Go to your data directory inside EMBOSS.
$ cd /usr/local/share/EMBOSS/data
Create a directory called swissprot.
$ mkdir swissprot
Go inside this directory (otherwise you would need to manually type the address).
$ cd swissprot
Before we start, we need to download a flat file database. UniProt offers database downloads at http://www.uniprot.org/downloads. Download the swissprot TEXT version of UniProtKB/Swiss-Prot.
$ wget ftp://ftp.uniprot.org/pub/databases/uniprot/current_release/knowledgebase/complete/uniprot_sprot.dat.gz
This would download a 300MB+ file named uniprot_sprot.dat.gz. Unzip this file.
$ gunzip uniprot_sprot.dat.gz $ ls uniprot_sprot.dat
Now that we have acquired the file file database, we index it with dbiflat:
$ dbiflat
Index a flat file database
Database name: swissprot
EMBL : EMBL
SWISS : Swiss-Prot, SpTrEMBL, TrEMBLnew
GB : Genbank, DDBJ
REFSEQ : Refseq
Entry format [SWISS]:
Database directory [.]:
Wildcard database filename [*.dat]: uniprot_sprot.dat
Release number [0.0]:
Index date [00/00/00]: 16/01/09
General log output file [outfile.dbiflat]:
Hit return for the empty prompts above as we need the default value. Once the indexing is complete, do the following to verify the values.
[root@hunza swissprot]# cat outfile.dbiflat
########################################
# Program: dbiflat
# Rundate: Fri 16 Jan 2009 13:34:06
# Dbname: swissprot
# Release: 0.0
# Date: 16/01/09
# CurrentDirectory: /usr/local/share/EMBOSS/data/swissprot/
# IndexDirectory: ./
# IndexDirectoryPath: /usr/local/share/EMBOSS/data/swissprot/
# Maxindex: 0
# Fields: 2
# Field 1: id
# Field 2: acc
# Directory: ./
# DirectoryPath: /usr/local/share/EMBOSS/data/swissprot/
# Filenames: uniprot_sprot.dat
# Exclude:
# Files: 1
# File 1: ./uniprot_sprot.dat
########################################
# Commandline: dbiflat
# -dbname swissprot
# -filenames uniprot_sprot.dat
# -date 16/01/09
########################################
filename: 'uniprot_sprot.dat'
id: 405506
acc: 554076
Index acc: maxlen 6 items 539564
Total 1 files 405506 entries (0 duplicates)

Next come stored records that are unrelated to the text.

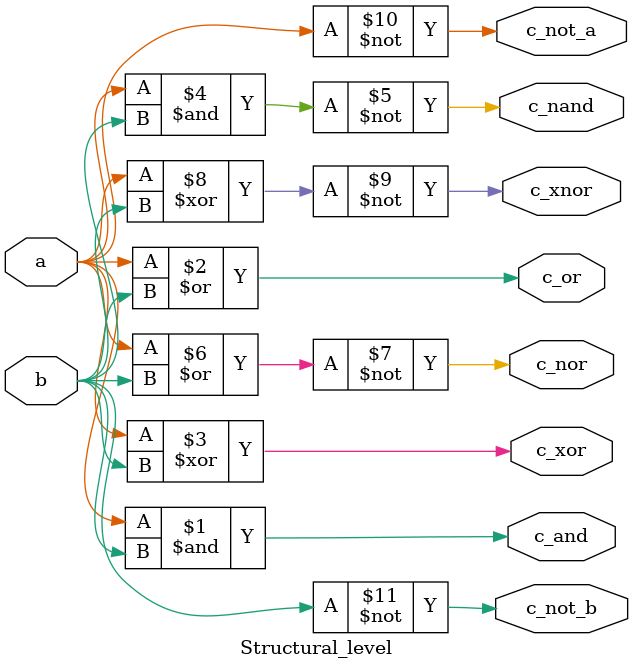
<source format=v>
`timescale 1ns / 1ps


module Structural_level(
    input a, b,
    output c_not_a, c_not_b,
    output c_and, c_or, c_xor,
    output c_nand, c_nor, c_xnor
);

not (c_not_a, a);
not (c_not_b, b);
and (c_and, a, b);
or  (c_or, a, b);
xor (c_xor, a, b);
nand(c_nand, a, b);
nor (c_nor, a, b);
xnor(c_xnor, a, b);

endmodule





</source>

Our new indexed database would not be visible to other EMBOSS programs until we edit the emboss.default file. Open this file for editing. Look for the DB swissprot [...] block. If it exists, replace it with the following. If it doesn't exist, add the following.
##########################################################################
# SWISSPROT indexed with dbiflat
##########################################################################
# SWISSPROT: Set the directory to where the database is stored
# Assumed the dbiflat index files are in the same directory
DB swissprot [
type: P
comment: "SWISSPROT sequences"
method: emblcd
format: swiss
dbalias: swissprot
dir: /usr/local/share/EMBOSS/data/swissprot/
file: uniprot_sprot.dat
]
Save the emboss.default file and try the following example to verify that your database is working.
$ seqret Reads and writes (returns) sequences Input (gapped) sequence(s): swissprot:p11217 output sequence(s) [pygm_human.fasta]: $ ls pygm_human.fasta $ cat pygm_human.fasta >PYGM_HUMAN P11217 RecName: Full=Glycogen phosphorylase, muscle form; EC=2.4.1.1; AltName: Full=Myophosphorylase; MSRPLSDQEKRKQISVRGLAGVENVTELKKNFNRHLHFTLVKDRNVATPRDYYFALAHTV RDHLVGRWIRTQQHYYEKDPKRIYYLSLEFYMGRTLQNTMVNLALENACDEATYQLGLDM EELEEIEEDAGLGNGGLGRLAACFLDSMATLGLAAYGYGIRYEFGIFNQKISGGWQMEEA DDWLRYGNPWEKARPEFTLPVHFYGHVEHTSQGAKWVDTQVVLAMPYDTPVPGYRNNVVN TMRLWSAKAPNDFNLKDFNVGGYIQAVLDRNLAENISRVLYPNDNFFEGKELRLKQEYFV VAATLQDIIRRFKSSKFGCRDPVRTNFDAFPDKVAIQLNDTHPSLAIPELMRILVDLERM DWDKAWDVTVRTCAYTNHTVLPEALERWPVHLLETLLPRHLQIIYEINQRFLNRVAAAFP GDVDRLRRMSLVEEGAVKRINMAHLCIAGSHAVNGVARIHSEILKKTIFKDFYELEPHKF QNKTNGITPRRWLVLCNPGLAEVIAERIGEDFISDLDQLRKLLSFVDDEAFIRDVAKVKQ ENKLKFAAYLEREYKVHINPNSLFDIQVKRIHEYKRQLLNCLHVITLYNRIKREPNKFFV PRTVMIGGKAAPGYHMAKMIIRLVTAIGDVVNHDPAVGDRLRVIFLENYRVSLAEKVIPA ADLSEQISTAGTEASGTGNMKFMLNGALTIGTMDGANVEMAEEAGEENFFIFGMRVEDVD KLDQRGYNAQEYYDRIPELRQVIEQLSSGFFSPKQPDLFKDIVNMLMHHDRFKVFADYED YIKCQEKVSALYKNPREWTRMVIRNIATSGKFSSDRTIAQYAREIWGVEPSRQRLPAPDE AI
seqret was used to query for a protein with id P11217. This entry was retrieved and saved to pygm_human.fasta file.